Draft regulations on the trans-Tasman mutual recognition of securities offerings released

Both the Australian and the New Zealand governments have released draft regulations to give effect to the Mutual Recognition of Securities Offerings agreement signed by them earlier in the year.

Under the current regulatory regime, Australian and New Zealand issuers cannot use their home jurisdiction offer documents when making a trans-Tasman offer of securities or managed investment scheme interests. Instead, issuers must comply with the relevant requirements in the host jurisdiction unless the issuer is operating under an exemption in the host jurisdiction.

The trans-Tasman Mutual Recognition of Offers of Securities and Managed Investment Scheme Interests regime will allow an issuer to extend an offer that is being lawfully made in one country (the home jurisdiction) to investors in the other country (the host jurisdiction) without being required to comply with most of the substantive requirements of the host jurisdiction's securities laws that apply to domestic offers.
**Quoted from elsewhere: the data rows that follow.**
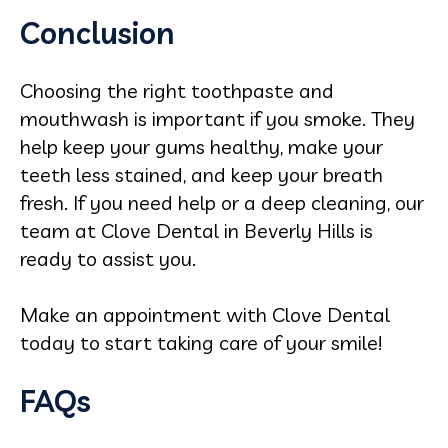
Conclusion
Choosing the right toothpaste and
mouthwash is important if you smoke. They
help keep your gums healthy, make your
teeth less stained, and keep your breath
fresh. If you need help or a deep cleaning, our
team at Clove Dental in Beverly Hills is
ready to assist you.
Make an appointment with Clove Dental
today to start taking care of your smile!
FAQs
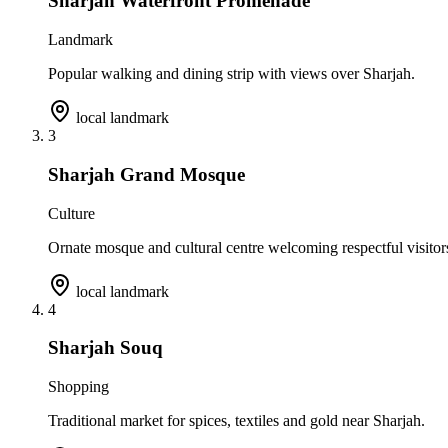
Sharjah Waterfront Promenade
Landmark
Popular walking and dining strip with views over Sharjah.
local landmark
3
Sharjah Grand Mosque
Culture
Ornate mosque and cultural centre welcoming respectful visitor
local landmark
4
Sharjah Souq
Shopping
Traditional market for spices, textiles and gold near Sharjah.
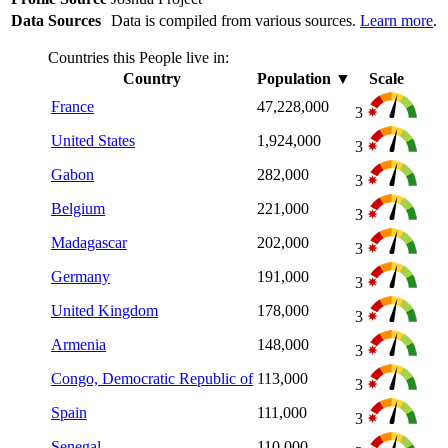
Data Sources
Data is compiled from various sources.
Learn more
.
Countries this People live in:
Country
Population
▼
Scale
France
47,228,000
3
United States
1,924,000
3
Gabon
282,000
3
Belgium
221,000
3
Madagascar
202,000
3
Germany
191,000
3
United Kingdom
178,000
3
Armenia
148,000
3
Congo, Democratic Republic of
113,000
3
Spain
111,000
3
Senegal
110,000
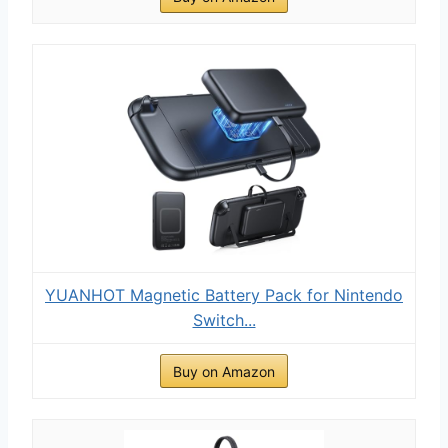
YUANHOT Magnetic Battery Pack for Nintendo
Switch...
Buy on Amazon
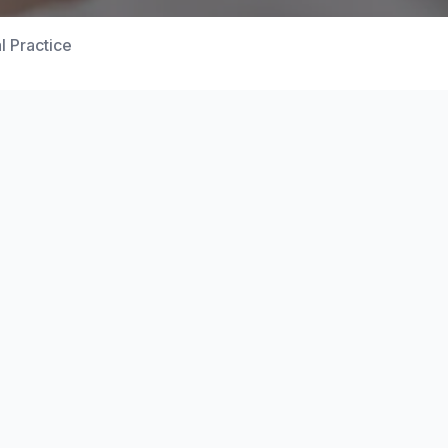
l Practice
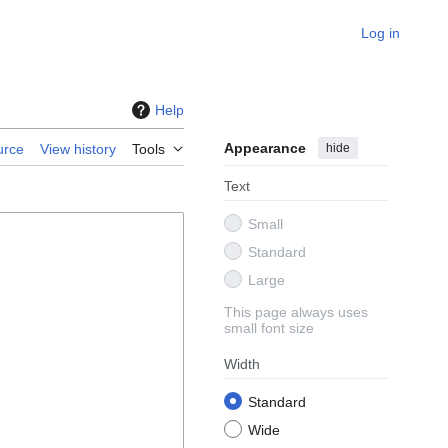
Log in
Help
Appearance
hide
urce
View history
Tools
Text
Small
Standard
Large
This page always uses
small font size
Width
Standard
Wide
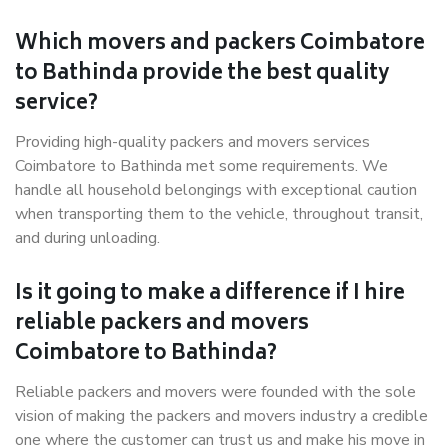
Which movers and packers Coimbatore
to Bathinda provide the best quality
service?
Providing high-quality packers and movers services
Coimbatore to Bathinda met some requirements. We
handle all household belongings with exceptional caution
when transporting them to the vehicle, throughout transit,
and during unloading.
Is it going to make a difference if I hire
reliable packers and movers
Coimbatore to Bathinda?
Reliable packers and movers were founded with the sole
vision of making the packers and movers industry a credible
one where the customer can trust us and make his move in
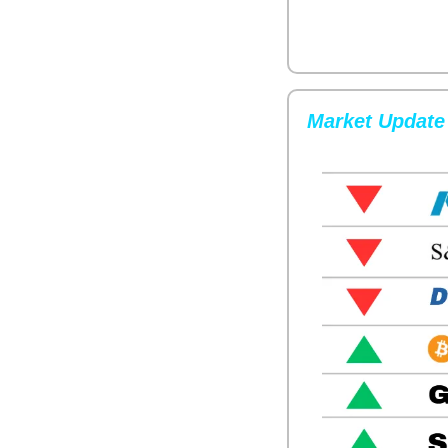
Market Update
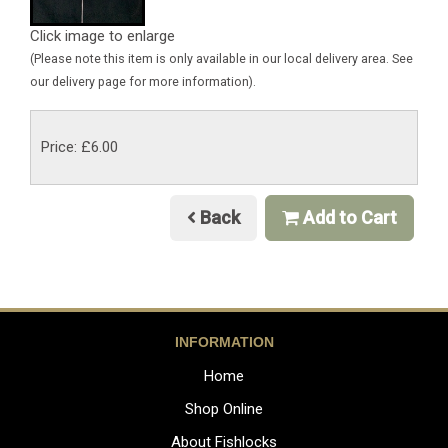
Click image to enlarge
(Please note this item is only available in our local delivery area. See
our delivery page for more information).
Price: £6.00
Back
Add to Cart
INFORMATION
Home
Shop Online
About Fishlocks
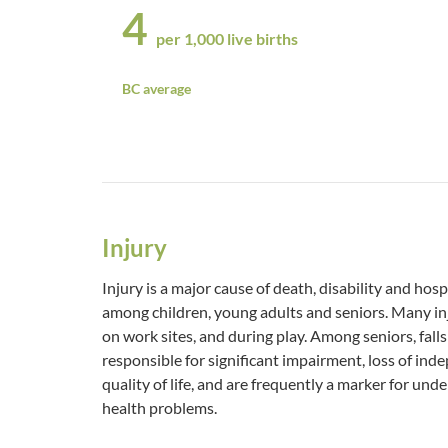
4
per 1,000 live births
BC average
Injury
Injury is a major cause of death, disability and hosp
among children, young adults and seniors. Many inj
on work sites, and during play. Among seniors, falls 
responsible for significant impairment, loss of in
quality of life, and are frequently a marker for und
health problems.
The draft regulatory frameworks which were released in September cover the activities that are inherent in the making of offers, including:

  • content and registration requirements for offer documents;

  • the manner in which offers may be made;

  • advertising and other communications with offerees in relation to offers; and

  • the manner of acceptance of offers and other consequential matters.

The new framework will apply to offers of securities and interests in managed investment schemes.

The home jurisdiction regulator will have all its usual powers (in the home jurisdiction) in connection with offers made in the host jurisdiction under the regime. These powers include the power to suspend or stop the offer being made. These powers will be exercisable in respect of offers to investors in either country.

The host jurisdiction regulator will have certain powers in respect of offers made under the mutual recognition regime if entry requirements are not satisfied, or ongoing requirements are not complied with.

Submissions on the draft Corporations Amendment (NZ Closer Economic Relations) Bill 2006 closed on 13 October 2006 and submissions on the Securities (Mutual Recognition of Securities Offerings Australia) Regulations 2006 closed on 24 October 2006.